→ PASSAGE SHOWN:
So, for example, it will contain a book that claims the Earth is flat and Superman exists?

Not exactly a library. I had something on my old 8 bit that could do that, it was a random generator.
 
I just read the short story it's based on, reasonably good speculative fiction/philosophical meandering exploring the nature of infinity and the odd things mankind will cling to or reject as articles of faith. That's my take on it, but it's philosophical so pretty much anything goes.

I won't be dashing out to source other books by the same author, but it did make me think.
 
It's a bit more clever than a random number generator. Each page is procedurally generated so it can be recreated at will, and I believe it creates proper English, not just gibberish. But I've only heard about it, I've not tested it extensively.
 
It's a bit more clever than a random number generator. Each page is procedurally generated so it can be recreated at will, and I believe it creates proper English, not just gibberish. But I've only heard about it, I've not tested it extensively.

I'll happily admit that my "test" was non-scientific, extremely superficial and slipshod. But this is the internet so accuracy be damned.

It does create words but very few recognisable phrases, I searched for a long extract from GW Bush's axis of evil speech and it pulled up the extract in the middle of pages of random words complete with original punctuation. The unconvincing part was that the extract stood out from the background gobbledegook, as the background lacked any punctuation it was just random words. That made it look (to me) like random words had been generated and the extract I searched for was simply dropped in complete.

→ DATASET ENTRIES:
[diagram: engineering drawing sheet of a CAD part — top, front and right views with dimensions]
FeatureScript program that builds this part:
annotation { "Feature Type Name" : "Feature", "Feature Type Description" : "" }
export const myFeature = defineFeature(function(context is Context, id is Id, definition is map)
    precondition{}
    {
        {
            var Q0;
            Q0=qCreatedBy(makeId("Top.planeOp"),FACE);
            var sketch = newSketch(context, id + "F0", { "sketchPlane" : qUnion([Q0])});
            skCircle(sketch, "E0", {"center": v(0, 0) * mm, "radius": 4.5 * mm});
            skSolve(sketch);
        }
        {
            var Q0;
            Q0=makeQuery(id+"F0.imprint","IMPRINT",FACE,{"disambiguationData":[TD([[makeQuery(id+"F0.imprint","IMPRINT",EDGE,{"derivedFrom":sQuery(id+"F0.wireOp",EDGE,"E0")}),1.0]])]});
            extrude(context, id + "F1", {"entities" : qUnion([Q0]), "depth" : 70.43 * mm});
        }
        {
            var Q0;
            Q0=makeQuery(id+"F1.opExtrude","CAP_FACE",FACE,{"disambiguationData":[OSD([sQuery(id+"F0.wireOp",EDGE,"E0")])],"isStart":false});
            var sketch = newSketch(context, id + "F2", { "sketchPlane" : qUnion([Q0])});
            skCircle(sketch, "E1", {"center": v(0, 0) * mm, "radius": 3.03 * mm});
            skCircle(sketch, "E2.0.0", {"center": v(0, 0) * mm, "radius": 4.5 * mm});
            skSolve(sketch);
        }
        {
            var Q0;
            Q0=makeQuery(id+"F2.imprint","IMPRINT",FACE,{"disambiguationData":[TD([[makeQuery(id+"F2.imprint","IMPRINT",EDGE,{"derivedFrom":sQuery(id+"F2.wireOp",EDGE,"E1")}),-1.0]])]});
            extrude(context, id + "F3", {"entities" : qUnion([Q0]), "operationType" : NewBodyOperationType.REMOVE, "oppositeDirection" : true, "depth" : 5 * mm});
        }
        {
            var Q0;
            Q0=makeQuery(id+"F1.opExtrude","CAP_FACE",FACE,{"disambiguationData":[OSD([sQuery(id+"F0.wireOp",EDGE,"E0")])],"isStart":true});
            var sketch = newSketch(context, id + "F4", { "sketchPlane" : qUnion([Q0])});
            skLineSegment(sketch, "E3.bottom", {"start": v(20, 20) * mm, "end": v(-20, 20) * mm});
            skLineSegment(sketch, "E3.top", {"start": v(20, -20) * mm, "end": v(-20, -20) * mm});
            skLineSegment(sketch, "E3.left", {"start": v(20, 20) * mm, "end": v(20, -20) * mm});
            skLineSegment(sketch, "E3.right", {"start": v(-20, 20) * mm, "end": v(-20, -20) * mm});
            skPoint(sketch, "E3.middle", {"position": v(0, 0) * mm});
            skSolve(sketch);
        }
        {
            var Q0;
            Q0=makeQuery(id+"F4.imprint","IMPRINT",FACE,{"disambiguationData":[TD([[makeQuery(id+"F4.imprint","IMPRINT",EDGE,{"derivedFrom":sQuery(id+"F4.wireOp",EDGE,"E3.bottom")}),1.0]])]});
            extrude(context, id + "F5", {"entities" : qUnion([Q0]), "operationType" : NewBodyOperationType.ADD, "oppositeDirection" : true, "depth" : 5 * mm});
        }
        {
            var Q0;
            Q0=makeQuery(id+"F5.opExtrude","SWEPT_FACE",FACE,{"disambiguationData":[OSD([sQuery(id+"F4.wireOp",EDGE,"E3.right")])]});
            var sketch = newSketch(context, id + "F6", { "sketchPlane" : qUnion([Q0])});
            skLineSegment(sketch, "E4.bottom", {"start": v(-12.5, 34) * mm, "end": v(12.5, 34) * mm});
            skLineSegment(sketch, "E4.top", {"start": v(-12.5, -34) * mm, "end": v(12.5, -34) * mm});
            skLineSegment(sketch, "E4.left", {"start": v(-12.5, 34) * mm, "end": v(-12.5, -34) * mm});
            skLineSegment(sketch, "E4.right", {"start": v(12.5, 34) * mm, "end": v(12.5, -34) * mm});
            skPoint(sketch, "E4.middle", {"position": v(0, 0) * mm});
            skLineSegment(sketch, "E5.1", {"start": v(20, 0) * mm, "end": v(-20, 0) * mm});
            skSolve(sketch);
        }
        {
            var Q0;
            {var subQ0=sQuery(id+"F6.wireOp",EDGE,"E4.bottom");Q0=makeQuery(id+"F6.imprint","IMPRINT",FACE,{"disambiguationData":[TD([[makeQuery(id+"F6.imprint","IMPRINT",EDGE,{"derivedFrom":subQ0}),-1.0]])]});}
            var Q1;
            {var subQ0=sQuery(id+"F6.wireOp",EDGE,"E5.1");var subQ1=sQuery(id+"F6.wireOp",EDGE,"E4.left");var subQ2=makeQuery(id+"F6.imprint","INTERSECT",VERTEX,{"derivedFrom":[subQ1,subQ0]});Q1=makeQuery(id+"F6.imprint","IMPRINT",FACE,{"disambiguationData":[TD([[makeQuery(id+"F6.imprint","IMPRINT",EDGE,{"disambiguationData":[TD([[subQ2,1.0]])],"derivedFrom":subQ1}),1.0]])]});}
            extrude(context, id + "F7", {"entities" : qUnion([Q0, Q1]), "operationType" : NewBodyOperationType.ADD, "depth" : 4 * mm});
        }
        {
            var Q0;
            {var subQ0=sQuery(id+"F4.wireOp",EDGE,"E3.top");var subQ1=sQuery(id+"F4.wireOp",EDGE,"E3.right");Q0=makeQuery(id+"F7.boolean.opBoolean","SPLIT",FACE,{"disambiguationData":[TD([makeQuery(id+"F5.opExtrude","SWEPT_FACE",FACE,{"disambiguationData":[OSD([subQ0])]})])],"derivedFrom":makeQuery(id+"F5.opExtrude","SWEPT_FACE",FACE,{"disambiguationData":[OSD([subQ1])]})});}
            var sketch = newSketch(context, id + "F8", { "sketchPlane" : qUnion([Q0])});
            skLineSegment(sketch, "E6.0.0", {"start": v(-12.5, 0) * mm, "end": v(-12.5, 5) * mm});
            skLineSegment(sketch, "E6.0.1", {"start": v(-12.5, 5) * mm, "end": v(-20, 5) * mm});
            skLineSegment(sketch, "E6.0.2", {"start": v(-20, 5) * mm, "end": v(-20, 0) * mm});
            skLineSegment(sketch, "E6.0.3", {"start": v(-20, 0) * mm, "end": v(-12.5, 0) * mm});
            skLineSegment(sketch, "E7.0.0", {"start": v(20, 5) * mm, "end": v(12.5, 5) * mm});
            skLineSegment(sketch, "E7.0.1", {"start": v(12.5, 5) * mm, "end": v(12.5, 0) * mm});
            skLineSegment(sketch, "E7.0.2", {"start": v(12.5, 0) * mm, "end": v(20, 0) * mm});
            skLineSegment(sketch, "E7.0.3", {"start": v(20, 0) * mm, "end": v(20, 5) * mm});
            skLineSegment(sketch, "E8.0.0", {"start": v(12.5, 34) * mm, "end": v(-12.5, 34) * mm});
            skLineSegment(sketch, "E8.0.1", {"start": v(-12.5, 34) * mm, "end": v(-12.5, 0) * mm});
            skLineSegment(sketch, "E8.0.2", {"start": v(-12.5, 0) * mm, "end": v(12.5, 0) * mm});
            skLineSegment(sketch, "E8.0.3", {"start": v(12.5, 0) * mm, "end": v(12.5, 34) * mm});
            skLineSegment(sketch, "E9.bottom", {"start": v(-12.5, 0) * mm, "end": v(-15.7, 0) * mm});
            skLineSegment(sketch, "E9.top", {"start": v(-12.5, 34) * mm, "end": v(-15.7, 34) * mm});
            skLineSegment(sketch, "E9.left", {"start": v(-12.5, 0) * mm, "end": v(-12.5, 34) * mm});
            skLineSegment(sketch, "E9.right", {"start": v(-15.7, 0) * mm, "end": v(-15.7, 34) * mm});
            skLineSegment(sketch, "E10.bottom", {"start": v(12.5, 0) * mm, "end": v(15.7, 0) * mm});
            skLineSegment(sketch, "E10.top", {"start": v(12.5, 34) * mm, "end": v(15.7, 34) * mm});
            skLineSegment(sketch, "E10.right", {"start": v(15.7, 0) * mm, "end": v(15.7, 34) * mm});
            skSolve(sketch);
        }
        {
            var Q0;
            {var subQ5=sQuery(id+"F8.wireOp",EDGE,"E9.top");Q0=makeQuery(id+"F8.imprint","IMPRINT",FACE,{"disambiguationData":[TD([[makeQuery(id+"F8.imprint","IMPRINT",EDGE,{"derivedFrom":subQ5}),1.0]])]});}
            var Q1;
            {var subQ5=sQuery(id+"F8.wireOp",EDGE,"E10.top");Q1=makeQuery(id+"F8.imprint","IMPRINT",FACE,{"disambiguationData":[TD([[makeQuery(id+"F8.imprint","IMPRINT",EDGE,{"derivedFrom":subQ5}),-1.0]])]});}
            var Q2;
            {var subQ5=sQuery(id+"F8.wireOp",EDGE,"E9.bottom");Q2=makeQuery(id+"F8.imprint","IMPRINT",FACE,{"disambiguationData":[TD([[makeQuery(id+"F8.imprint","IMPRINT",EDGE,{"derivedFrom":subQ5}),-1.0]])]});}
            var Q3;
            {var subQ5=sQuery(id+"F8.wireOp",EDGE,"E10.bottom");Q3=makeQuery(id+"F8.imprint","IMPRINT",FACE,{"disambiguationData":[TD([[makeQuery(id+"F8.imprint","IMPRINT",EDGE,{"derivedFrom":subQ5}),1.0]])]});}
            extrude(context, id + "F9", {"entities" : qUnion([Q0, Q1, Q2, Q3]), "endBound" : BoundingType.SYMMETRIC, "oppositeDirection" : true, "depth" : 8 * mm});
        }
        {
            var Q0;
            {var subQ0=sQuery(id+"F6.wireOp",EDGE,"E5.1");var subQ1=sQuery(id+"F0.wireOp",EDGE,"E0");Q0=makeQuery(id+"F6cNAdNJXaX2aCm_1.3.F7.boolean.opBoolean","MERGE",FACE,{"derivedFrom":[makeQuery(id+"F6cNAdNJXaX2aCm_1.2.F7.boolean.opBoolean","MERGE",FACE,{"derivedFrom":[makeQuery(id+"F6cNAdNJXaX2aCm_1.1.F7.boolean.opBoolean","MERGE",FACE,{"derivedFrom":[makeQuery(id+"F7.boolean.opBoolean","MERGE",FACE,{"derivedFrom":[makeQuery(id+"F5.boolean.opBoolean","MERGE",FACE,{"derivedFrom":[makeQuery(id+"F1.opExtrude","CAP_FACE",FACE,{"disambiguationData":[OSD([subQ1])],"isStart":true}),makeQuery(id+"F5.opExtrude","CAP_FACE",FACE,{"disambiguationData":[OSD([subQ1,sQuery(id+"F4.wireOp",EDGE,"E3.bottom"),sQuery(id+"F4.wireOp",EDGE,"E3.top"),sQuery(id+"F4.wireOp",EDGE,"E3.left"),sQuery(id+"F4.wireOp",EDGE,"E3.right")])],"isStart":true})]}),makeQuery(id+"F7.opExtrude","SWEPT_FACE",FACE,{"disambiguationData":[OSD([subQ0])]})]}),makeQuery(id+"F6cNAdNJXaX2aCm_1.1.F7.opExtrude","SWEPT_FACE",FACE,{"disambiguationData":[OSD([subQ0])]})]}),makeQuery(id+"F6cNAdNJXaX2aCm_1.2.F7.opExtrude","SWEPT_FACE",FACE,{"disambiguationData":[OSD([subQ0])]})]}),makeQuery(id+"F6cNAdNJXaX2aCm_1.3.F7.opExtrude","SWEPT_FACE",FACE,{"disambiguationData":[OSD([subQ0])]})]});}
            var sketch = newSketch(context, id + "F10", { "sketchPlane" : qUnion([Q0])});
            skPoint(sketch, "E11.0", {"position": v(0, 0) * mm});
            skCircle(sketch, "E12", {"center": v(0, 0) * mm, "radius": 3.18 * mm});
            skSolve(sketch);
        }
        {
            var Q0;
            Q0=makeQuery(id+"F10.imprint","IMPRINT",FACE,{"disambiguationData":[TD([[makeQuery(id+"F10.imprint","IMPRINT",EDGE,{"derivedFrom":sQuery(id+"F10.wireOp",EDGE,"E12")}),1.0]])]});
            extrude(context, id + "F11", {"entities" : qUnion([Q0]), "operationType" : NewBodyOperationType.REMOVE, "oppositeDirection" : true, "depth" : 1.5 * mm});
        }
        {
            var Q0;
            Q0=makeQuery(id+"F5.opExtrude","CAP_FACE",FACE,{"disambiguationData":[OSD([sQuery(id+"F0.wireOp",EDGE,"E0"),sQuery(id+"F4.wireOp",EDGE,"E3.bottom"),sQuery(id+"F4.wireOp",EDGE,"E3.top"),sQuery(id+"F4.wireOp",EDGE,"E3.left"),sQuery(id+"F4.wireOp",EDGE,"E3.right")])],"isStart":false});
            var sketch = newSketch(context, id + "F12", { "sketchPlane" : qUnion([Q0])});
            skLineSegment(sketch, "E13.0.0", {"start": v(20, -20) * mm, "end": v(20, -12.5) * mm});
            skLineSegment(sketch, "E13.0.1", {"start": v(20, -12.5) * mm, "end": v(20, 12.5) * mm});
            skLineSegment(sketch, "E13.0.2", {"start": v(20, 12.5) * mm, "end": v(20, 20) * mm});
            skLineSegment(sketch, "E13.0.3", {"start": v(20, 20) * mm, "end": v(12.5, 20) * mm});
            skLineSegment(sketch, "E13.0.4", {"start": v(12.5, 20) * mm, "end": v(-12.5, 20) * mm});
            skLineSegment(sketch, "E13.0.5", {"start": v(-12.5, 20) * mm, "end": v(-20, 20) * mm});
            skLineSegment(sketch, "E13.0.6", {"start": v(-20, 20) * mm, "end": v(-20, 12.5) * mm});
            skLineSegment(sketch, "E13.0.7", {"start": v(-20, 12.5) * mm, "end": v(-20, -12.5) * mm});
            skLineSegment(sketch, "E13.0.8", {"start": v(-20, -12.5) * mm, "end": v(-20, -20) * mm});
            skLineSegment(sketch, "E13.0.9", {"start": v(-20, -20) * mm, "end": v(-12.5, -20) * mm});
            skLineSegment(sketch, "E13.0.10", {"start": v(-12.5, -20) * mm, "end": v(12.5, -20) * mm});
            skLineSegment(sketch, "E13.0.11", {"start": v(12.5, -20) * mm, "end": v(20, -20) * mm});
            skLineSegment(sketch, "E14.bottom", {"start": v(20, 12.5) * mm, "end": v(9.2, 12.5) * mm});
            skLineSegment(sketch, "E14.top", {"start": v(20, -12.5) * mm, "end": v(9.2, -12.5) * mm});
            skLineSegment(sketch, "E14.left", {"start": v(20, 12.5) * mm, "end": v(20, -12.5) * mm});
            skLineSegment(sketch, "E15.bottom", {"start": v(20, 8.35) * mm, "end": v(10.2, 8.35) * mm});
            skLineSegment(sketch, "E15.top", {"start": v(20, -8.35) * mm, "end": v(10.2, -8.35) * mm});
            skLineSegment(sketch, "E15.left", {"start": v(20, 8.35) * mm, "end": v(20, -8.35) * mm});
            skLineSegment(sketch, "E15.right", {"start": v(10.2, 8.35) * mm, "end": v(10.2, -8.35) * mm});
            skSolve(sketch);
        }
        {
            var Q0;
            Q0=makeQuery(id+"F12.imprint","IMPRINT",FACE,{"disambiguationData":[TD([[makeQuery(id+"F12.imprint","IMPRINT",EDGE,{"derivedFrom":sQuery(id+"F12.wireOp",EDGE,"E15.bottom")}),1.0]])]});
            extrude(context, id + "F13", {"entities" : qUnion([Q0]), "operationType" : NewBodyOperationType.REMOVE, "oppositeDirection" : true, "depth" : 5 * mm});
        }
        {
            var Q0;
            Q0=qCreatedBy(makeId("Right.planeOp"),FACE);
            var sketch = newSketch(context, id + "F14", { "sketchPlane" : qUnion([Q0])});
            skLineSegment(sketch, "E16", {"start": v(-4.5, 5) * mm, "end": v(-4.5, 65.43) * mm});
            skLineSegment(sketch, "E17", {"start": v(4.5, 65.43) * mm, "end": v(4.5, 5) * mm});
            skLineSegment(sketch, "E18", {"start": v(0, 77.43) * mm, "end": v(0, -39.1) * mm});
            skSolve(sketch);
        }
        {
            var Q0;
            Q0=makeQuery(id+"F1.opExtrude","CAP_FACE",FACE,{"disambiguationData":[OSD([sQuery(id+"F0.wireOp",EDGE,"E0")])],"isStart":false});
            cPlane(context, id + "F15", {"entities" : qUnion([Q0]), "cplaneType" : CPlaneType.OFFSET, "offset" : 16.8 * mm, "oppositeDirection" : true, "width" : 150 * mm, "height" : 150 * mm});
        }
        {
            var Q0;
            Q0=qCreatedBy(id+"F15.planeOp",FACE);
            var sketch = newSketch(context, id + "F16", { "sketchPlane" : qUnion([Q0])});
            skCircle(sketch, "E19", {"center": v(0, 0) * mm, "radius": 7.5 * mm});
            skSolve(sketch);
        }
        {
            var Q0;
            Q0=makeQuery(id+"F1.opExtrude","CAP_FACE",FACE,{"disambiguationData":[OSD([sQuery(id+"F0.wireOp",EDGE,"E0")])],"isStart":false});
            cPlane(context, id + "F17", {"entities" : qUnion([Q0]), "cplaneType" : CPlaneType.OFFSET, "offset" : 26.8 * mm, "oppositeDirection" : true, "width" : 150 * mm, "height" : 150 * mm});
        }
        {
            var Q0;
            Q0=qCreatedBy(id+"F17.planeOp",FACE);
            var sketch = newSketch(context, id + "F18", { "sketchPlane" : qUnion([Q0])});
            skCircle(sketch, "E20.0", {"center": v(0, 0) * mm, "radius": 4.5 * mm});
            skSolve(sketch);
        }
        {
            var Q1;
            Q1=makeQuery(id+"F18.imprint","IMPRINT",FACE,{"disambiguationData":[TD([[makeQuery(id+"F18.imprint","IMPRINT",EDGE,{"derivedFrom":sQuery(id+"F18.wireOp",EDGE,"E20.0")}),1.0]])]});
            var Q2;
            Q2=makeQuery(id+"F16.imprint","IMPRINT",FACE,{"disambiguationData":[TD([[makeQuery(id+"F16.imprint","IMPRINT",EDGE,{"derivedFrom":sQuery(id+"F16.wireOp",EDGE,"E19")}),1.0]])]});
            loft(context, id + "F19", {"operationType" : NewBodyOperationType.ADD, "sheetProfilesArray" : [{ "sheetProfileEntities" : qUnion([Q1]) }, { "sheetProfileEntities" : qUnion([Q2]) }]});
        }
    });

→ DIRECTION 1: In the forum discussion, list every word or phrase the poster uses to describe their own "test".
→ DIRECTION 2: Pick up the forum discussion about the procedurally generated library right after its final sentence.

→ ANSWER 1:
- non-scientific
- extremely superficial
- slipshod

→ ANSWER 2:
 
Fair enough. I imagine it'd be hard to filter out all the nonsense possibilities that could be created through procedural generation.
 
Resurrecting this one as I've had a thought....

logically if the library is legit. Well every combination or letter soace and punctuation would be, would this be proof of the death of humans?

i mean it's a finite library right. That would mean even inventing new words using the 26 letters means it finite as it would be complete. So it means as a being/animal we done live on for eternity.
Theres holes in this I know. My point is I was thinking what use is the library, there's no reference guide. I can't ask it a question and look up an answer.

So so it struck me, from the other way around it does tell us one thing.